Supported Benchmarks & Data

We currently support:

LLM benchmarks: intelligence, coding, math, speed, and pricing metrics.
Text‑to‑image benchmarks: ELO ratings and ranks.

Note: Benchmark tools require jq. If the jq is invalid, too large, or returns empty/null fields, the tool returns an error plus a preview (sample + fields) to help you build a correct query.

Real Use Cases

Example 1: Ensemble Verification (Quality Assurance)

Goal: Reduce hallucinations by getting multiple opinions.

User: "Analyze this legal contract clause for loopholes. Get opinions from 4 different models. If they disagree, highlight the contradictions." What happens:

Benchmark: Filter models with high reasoning scores (e.g., GPQA/HLE).

Replicate: Run the prompt across multiple models.

Result: Compare and aggregate the answers.

Example 2: Regression Testing (New vs.
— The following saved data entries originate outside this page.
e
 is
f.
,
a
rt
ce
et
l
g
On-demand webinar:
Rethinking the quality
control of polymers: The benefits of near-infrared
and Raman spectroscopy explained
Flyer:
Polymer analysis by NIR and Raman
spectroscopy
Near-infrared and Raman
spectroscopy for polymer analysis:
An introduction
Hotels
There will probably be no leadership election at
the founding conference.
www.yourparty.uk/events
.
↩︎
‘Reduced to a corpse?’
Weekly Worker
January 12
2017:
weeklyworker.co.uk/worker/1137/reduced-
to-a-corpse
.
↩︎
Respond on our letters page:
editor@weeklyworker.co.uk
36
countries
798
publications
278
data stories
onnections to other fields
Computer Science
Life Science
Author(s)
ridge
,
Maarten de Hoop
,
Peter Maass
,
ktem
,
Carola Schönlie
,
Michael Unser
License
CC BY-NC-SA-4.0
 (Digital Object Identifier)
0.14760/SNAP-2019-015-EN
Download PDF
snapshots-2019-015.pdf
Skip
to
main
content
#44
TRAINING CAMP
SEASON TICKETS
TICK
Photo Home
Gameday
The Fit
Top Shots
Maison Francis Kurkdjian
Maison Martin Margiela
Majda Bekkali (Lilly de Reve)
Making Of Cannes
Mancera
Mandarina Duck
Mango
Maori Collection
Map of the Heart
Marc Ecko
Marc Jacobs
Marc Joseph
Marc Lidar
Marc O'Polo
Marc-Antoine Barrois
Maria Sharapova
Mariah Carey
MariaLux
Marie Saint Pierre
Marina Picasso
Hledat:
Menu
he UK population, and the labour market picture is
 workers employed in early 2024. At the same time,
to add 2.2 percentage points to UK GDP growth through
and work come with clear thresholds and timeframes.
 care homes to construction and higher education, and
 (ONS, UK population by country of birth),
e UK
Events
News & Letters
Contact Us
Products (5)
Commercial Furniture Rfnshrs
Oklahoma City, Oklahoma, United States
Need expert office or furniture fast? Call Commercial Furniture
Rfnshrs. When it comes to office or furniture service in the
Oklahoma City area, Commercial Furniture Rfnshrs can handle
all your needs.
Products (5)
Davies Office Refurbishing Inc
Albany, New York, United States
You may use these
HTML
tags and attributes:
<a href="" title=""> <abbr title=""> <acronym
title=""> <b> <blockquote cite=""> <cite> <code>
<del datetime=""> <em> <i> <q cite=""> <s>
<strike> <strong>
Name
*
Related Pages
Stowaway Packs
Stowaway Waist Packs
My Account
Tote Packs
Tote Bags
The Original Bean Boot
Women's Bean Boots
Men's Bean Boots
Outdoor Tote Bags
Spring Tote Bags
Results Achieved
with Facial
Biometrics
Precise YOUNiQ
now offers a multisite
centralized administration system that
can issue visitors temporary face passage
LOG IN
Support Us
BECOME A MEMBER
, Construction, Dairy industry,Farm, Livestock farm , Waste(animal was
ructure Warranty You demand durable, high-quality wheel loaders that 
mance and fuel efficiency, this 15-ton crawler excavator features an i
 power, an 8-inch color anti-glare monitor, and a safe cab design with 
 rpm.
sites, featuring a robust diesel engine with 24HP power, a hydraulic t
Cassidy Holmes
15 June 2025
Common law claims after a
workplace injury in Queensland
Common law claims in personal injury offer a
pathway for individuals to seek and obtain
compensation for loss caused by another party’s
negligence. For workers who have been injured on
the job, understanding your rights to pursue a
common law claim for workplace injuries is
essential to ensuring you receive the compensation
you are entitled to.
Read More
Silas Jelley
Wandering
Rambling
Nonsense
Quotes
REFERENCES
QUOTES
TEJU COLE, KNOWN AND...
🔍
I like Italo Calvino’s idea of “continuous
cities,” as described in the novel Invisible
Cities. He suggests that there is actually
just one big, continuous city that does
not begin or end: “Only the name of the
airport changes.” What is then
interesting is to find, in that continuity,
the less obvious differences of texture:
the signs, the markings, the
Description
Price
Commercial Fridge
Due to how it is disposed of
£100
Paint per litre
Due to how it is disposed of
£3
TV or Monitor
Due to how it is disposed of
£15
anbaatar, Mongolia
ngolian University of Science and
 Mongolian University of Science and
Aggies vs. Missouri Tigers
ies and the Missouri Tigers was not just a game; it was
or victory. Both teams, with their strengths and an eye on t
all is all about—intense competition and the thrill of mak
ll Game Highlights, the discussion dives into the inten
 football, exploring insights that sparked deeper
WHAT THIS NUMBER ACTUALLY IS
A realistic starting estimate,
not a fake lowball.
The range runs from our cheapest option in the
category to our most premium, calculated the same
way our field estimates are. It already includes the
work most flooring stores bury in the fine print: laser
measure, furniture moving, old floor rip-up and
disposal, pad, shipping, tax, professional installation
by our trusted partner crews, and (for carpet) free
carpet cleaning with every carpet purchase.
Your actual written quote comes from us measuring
Old Version)

Goal: Verify if a new model version breaks existing functionality.

User: "Run my standard 'JSON extraction' prompt on Llama-2-70b and the new Llama-3-70b. Display the outputs side-by-side." What happens: Use Replicate tools to run the same prompt on both models and compare outputs side‑by‑side.

Example 3: Optimization & Parallelization

Goal: Maximize speed and throughput.

User: "Run this classification task on the 5 fastest models simultaneously. I need a valid result in under 200ms." What happens: Filter by throughput (tokens/sec), then run the prompt across the fastest models and compare results.

Example 4: Image Comparison (Text-to-Image)

Goal: Compare image quality side‑by‑side from top models.

User: "Generate a cinematic product shot for a matte‑black water bottle. Compare the top 2 text‑to‑image models." What happens: Use the text‑to‑image benchmark to pick top models, run the same prompt on Replicate, and compare the outputs.

Example 5: Multi-Vendor "Shootout" (Coding)

Goal: Compare performance across different providers for a specific task.

User: "I need to fix a complex React bug. Fix it using the top 3 best coding models available right now." What happens:

Benchmark: Filter top coding models using benchmark metrics.

Replicate: Search and run the prompt across those models.

Result: Compare outputs and choose the best.

MCP Tools

Benchmarks: benchmark_get_llm_models, benchmark_get_llm_models_preview, benchmark_get_text_to_image_models, benchmark_get_text_to_image_models_preview
Replicate: search_replicate_models_bulk, run_replicate_predictions_bulk_prompt
Meta: actor_get_version, get_protocol_documentation, get_readme_documentation

Disclaimer: The tools and workflows presented in this article provide a preliminary glimpse into the performance of various AI models, but these results should not be taken for granted. Automated comparisons are illustrative and may not reflect performance across all scenarios. To fully understand the specific strengths and weaknesses of candidate models, you must independently verify the results against your own data and requirements.